Aliyun Phone to Get Own Android App Store

Android is today’s fastest-growing smartphone platform, both for its wide handset support, as well as the open nature of its application ecosystem. Small wonder why other platforms are also banking on Android’s success, with various spin-offs and forks of the platform. Some, like Amazon’s Kindle Fire and Baidu’s Yi OS, use a proprietary UI atop Android underpinnings. Meanwhile, other platforms run apps meant for Android.

Alibaba’s Aliyun smartphone operating system is one such platform that can run Android applications through a virtual machine. Aliyun and Android actually share their Linux underpinnings, and so it’s not that difficult to run Android apps without the need to port these into a different platform.

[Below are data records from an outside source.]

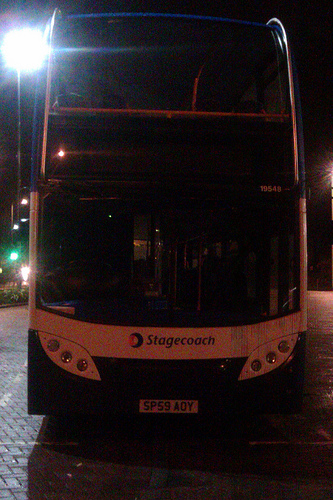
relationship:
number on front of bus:
[260, 183, 263, 191] [45, 8, 300, 431]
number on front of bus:
[260, 183, 263, 191] [36, 8, 302, 431]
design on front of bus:
[122, 324, 223, 356] [36, 8, 302, 431]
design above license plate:
[122, 324, 223, 356] [135, 386, 199, 415]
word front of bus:
[143, 330, 220, 350] [36, 8, 302, 431]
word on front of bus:
[180, 332, 220, 346] [36, 8, 302, 431]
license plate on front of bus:
[135, 386, 199, 415] [36, 8, 302, 431]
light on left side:
[3, 25, 52, 76] [1, 3, 201, 499]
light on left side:
[3, 238, 28, 265] [1, 3, 201, 499]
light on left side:
[15, 265, 38, 287] [1, 3, 201, 499]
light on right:
[275, 334, 294, 355] [165, 5, 327, 500]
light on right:
[264, 348, 280, 366] [165, 5, 327, 500]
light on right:
[245, 354, 262, 373] [165, 5, 327, 500]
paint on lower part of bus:
[29, 332, 307, 413] [36, 8, 302, 431]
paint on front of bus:
[29, 332, 307, 413] [36, 8, 302, 431]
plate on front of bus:
[135, 386, 199, 415] [36, 8, 302, 431]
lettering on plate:
[138, 392, 195, 413] [135, 386, 199, 415]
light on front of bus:
[46, 337, 93, 376] [36, 8, 302, 431]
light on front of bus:
[42, 333, 64, 354] [36, 8, 302, 431]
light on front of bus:
[59, 350, 75, 365] [36, 8, 302, 431]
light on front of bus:
[75, 354, 91, 374] [36, 8, 302, 431]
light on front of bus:
[245, 354, 262, 373] [36, 8, 302, 431]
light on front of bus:
[264, 348, 280, 366] [36, 8, 302, 431]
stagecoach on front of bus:
[143, 330, 220, 350] [36, 8, 302, 431]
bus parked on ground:
[36, 8, 302, 431] [3, 311, 330, 466]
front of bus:
[45, 8, 300, 431] [36, 8, 302, 431]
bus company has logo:
[122, 324, 223, 356] [121, 327, 222, 350]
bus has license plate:
[36, 8, 302, 431] [135, 386, 199, 415]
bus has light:
[36, 8, 302, 431] [42, 333, 64, 354]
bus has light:
[36, 8, 302, 431] [59, 350, 75, 365]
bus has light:
[36, 8, 302, 431] [75, 354, 91, 374]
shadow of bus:
[36, 418, 331, 481] [36, 8, 302, 431]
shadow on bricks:
[36, 418, 331, 481] [3, 311, 330, 466]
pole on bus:
[7, 43, 36, 254] [36, 8, 302, 431]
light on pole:
[3, 25, 52, 76] [7, 43, 36, 254]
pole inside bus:
[193, 209, 214, 314] [36, 8, 302, 431]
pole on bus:
[193, 209, 214, 314] [36, 8, 302, 431]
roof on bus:
[45, 8, 292, 39] [36, 8, 302, 431]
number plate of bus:
[135, 386, 199, 415] [36, 8, 302, 431]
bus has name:
[36, 8, 302, 431] [121, 327, 222, 350]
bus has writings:
[36, 8, 302, 431] [143, 330, 220, 350]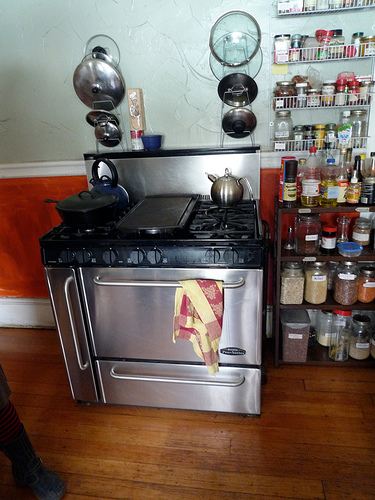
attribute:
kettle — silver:
[196, 162, 246, 217]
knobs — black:
[69, 245, 249, 268]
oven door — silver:
[77, 263, 268, 379]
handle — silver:
[55, 277, 91, 371]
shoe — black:
[7, 433, 79, 499]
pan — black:
[43, 190, 120, 237]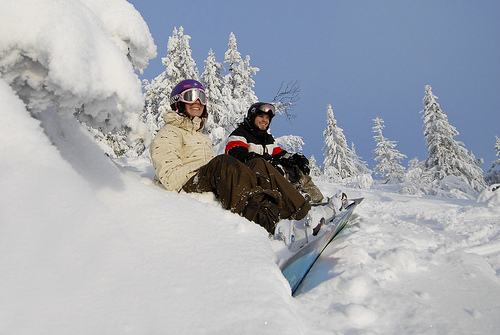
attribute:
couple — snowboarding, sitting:
[149, 80, 349, 250]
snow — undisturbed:
[1, 81, 497, 333]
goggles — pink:
[168, 87, 208, 107]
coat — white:
[150, 111, 217, 192]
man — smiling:
[225, 100, 351, 213]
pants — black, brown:
[182, 152, 312, 235]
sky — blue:
[126, 0, 499, 180]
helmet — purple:
[169, 79, 206, 110]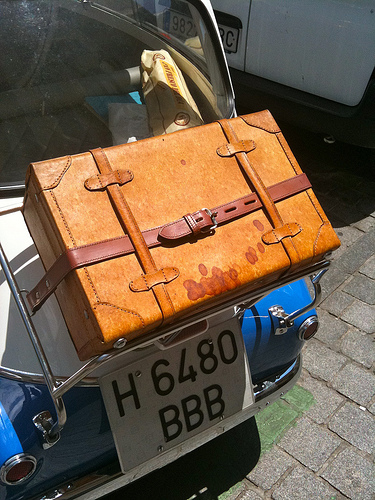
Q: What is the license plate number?
A: H 6480 BBB.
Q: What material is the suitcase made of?
A: Leather.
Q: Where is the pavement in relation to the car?
A: Underneath it.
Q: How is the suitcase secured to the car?
A: With a strap.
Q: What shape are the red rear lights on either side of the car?
A: Circles.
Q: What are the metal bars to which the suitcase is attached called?
A: A luggage rack.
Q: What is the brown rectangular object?
A: A suitcase.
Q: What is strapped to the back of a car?
A: A brown suitcase.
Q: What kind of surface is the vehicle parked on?
A: Brick.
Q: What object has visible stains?
A: The suitcase.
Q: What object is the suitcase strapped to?
A: A car.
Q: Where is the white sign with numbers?
A: On the back of the car.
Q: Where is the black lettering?
A: On the license plate.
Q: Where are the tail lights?
A: On the back of the car.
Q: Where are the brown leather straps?
A: Around the suitcase.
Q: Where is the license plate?
A: On the bumper.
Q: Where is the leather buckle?
A: Suitcase strap.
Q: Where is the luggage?
A: On the back of a car.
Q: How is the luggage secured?
A: With a brown belt.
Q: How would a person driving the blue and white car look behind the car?
A: Through the large rear window.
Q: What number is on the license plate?
A: H 6480 BBB.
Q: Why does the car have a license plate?
A: For people to identify the driver of the vehicle.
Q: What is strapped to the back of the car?
A: A brown luggage.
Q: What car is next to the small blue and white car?
A: A white van.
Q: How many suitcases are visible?
A: One.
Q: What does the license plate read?
A: H 6480 BBB.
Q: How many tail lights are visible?
A: Two.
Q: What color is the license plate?
A: White.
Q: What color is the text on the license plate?
A: Black.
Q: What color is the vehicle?
A: Blue.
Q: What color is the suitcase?
A: Brown.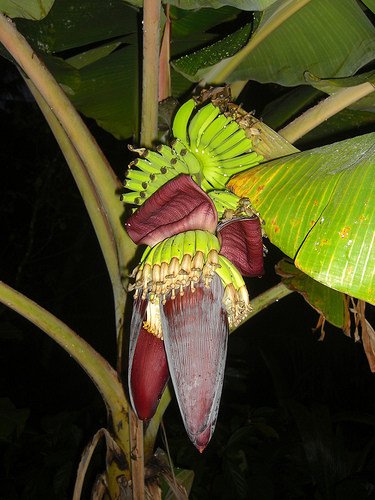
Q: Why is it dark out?
A: It is night time.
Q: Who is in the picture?
A: No one is in the picture.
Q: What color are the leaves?
A: Green.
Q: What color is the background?
A: Black.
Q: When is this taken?
A: At night.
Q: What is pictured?
A: A plant.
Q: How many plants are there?
A: One.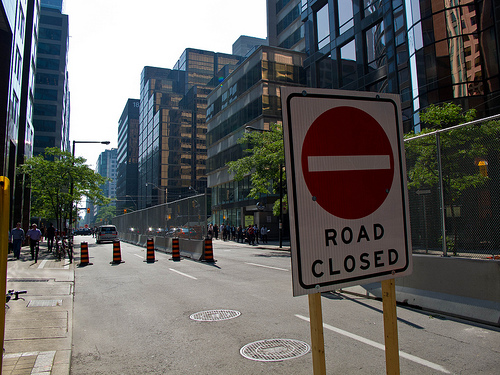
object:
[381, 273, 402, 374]
pole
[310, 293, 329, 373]
pole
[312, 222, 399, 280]
writing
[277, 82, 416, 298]
sign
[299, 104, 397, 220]
circle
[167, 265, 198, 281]
lane marker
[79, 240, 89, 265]
cone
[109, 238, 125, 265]
cone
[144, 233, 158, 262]
cone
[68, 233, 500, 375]
road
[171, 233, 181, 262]
cone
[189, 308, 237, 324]
cover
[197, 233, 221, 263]
barrel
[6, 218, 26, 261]
men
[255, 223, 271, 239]
people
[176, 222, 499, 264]
sidewalk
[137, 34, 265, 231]
building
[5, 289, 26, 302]
handle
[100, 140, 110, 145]
light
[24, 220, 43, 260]
men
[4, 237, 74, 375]
sidewalk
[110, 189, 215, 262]
fence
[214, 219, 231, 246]
people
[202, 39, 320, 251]
building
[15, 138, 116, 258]
tree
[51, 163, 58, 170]
leaves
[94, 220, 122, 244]
car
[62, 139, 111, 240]
lamp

But apart from Android apps, Aliyun actually has a decent app repository, although these are mostly in HTML5 format, meaning these are mobile web apps designed to act like independent applications. The app store now allows users to install Android apps via the web interface, which can be used to manage apps on the smartphone. Meanwhile, other Android smartphone and tablet users can actually visit the Aliyun app store and download .APK files directly, too, which are actually Android app installers.

The Aliyun phone platform launched in 2011, amid lackluster sales performance. Alibaba says the company is satisfied with progress so far, given that this is their first big move into mobile. A tablet computer is reportedly due “very soon.”